When Educational Neuroscience Works! The Case of Reading Disability

From D. Willingham's Science and Education Blog

By Daniel Willingham
January 27, 2014

I’ve often written that it’s hard to bring neuroscientific data to bear on issues in education (example here). Hard, but not impossible. Dorothy Bishop offered similar concerns on her blog Saturday. A study from Guinevere Eden’s lab provides a great example of how it can be done.

It concerns the magnocellular theory of dyslexia (Stein, 2001). According to this theory, many varieties of reading disability have, at their core, a problem in the functioning of the magnocellular layer of the lateral geniculate nucleus of the thalamus.
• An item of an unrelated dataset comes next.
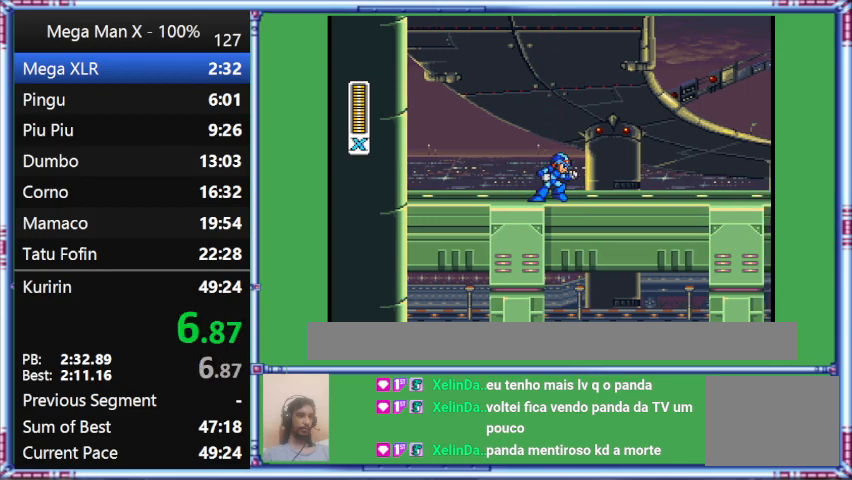
{"buttons": ["Y", "DPAD_RIGHT"], "events": []}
This layer of cells is known to be important in the processing of rapid motion, and people with developmental dyslexia are impaired on certain visual tasks entailing motion, such detecting coherent motion amongst a subset of randomly moving dots, or discriminating speeds of objects.

The most widely accepted theory of reading disability points to a problem in phonological awareness—hearing individual speech sounds. The magnocellular theory emphasizes that phonological processing does not explain all of the data.
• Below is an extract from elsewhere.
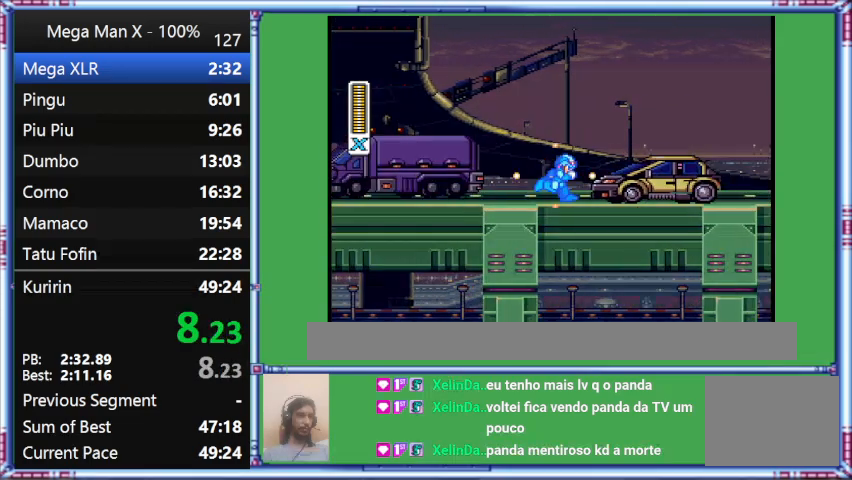
{"buttons": ["Y", "DPAD_RIGHT"], "events": []}
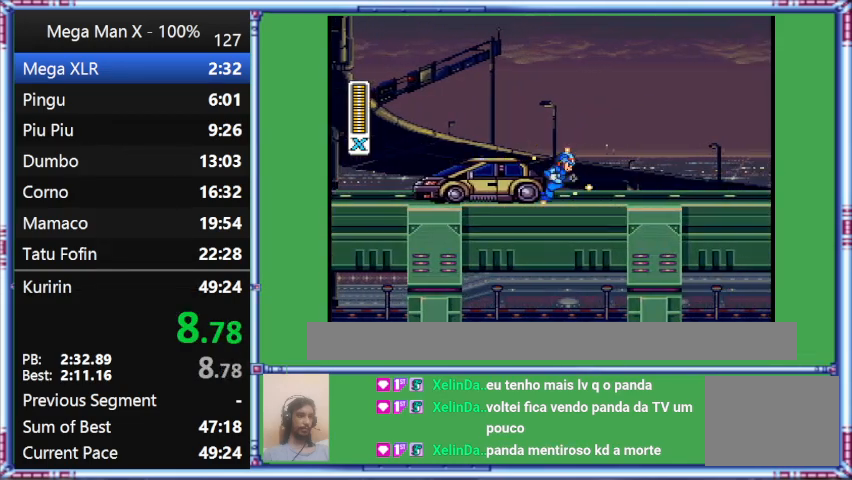
{"buttons": ["Y", "DPAD_RIGHT"], "events": []}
There are visual problems in dyslexia as well. Proponents point to problems like letter transpositions and word substitutions while reading, and to visuo-motor coordination problems (Stein & Walsh, 1997; see Figure below) although the pervasiveness of these symptoms are not uncontested.

Parts of the posterior parietal cortex heavily influenced by
magnocellular projections (A) and expected consequences
of magnocellular impairment observed in children
with dyslexia (B). From Stein & Walsh (1997)
Consistent with this hypothesis are post-mortem findings of cell volume differences in the magnocellular layer of dyslexics (Livingstone et al, 2001), deficits in motion detection process in individuals with dyslexia (Cornelissen, et al., 1997) and brain imaging studies showing reduced activity in cortical motion detection areas that are closely linked to the magnocellular system (e.g., Demb et al, 1997).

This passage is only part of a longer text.